Nearly three months after the first LuxLeaks report was published for Luxembourg, companies are still leaving themselves vulnerable to data breaches, suggest two Allen & Overy Senior Associates.


Senior Associate in Employment Law Gilles Dall’Agnol has keenly observed the reactions of companies to the two reports, which revealed tax agreements with international companies made by big four companies in Luxembourg.

“I think that LuxLeaks, for all its negative consequences, has had the effect of increasing awareness about the topic of data security,” he said.

As a result of the scandal, he says he expects to see the role of information security officers strengthened, along with the introduction of specific policies and mechanisms, such as whistleblowing structures. Meanwhile, he says companies will be more reluctant to outsource data security responsibilities.

However, Catherine Di Lorenzo, Allen & Overy Senior Associate in IP/IT and data protection law, said that many companies are failing to address a key question when securing tangible evidence of a data breach: are they authorised to monitor or screen employees’ emails?

“With respect to such screening, probably the most important part you have to know is that screening qualifies as employee monitoring which is only permissible if certain data protection rules have been complied with,” Ms Di Lorenzo explained, adding: “The data protection steps cannot be retroactively applied, which means if you’ve a suspicion to do with an email in which client data might have been sent, as you did not comply with data protection rules, the employer cannot simply go and screen the employee’s account.”

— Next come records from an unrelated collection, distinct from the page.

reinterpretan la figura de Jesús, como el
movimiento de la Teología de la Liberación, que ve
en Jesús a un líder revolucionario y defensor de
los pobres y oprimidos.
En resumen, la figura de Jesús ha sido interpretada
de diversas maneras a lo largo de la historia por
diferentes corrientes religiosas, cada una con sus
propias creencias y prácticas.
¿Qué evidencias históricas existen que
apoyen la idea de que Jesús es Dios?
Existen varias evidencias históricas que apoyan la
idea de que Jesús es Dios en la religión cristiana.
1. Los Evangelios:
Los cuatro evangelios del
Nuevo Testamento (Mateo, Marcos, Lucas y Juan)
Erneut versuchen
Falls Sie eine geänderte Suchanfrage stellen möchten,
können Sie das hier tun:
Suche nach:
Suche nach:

A company carrying out monitoring while having failed to comply with these rules exposes itself and its managers to criminal liability. In addition, evidence collected in this way is likely to be considered inadmissible in court.

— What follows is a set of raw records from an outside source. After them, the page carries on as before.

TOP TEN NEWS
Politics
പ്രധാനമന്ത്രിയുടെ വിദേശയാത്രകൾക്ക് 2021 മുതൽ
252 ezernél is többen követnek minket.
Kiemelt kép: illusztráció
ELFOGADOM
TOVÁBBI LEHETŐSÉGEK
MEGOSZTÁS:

This means, in other words, that a dismissal of an employee based solely on evidence collected in this way is likely to be ruled as abusive.

“If a company has not complied with the data protection rules, it should not even be carrying out a screening as this would itself qualify as a criminal offence. If the company does the screening anyway and finds something, it will most likely not be able to use it.

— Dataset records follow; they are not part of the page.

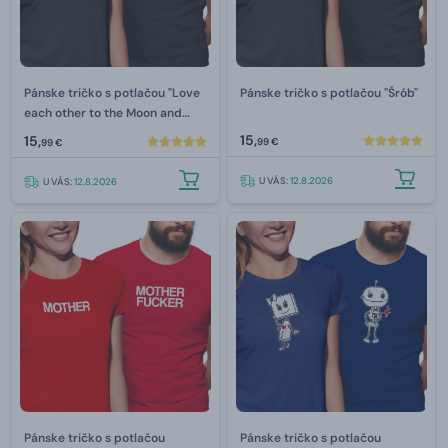
Pánske tričko s potlačou "Love
Pánske tričko s potlačou "Šrób"
each other to the Moon and
back"
15,
15,
99 €
99 €
U VÁS:
12.8.2026
U VÁS:
12.8.2026
Pánske tričko s potlačou
Pánske tričko s potlačou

“It’s a disaster if you find yourself in such a situation,” Ms Di Lorenzo said, adding: “Compliance with data protection rules costs just one or two days’ work. But it is simply an element of corporate housekeeping everybody has neglected for a long time.”

Mr Dall’Agnol adds that in many such cases, companies do not have another choice but to make a criminal complaint without carrying out screening or employment law sanctions and leave it to the prosecutor to find the evidence.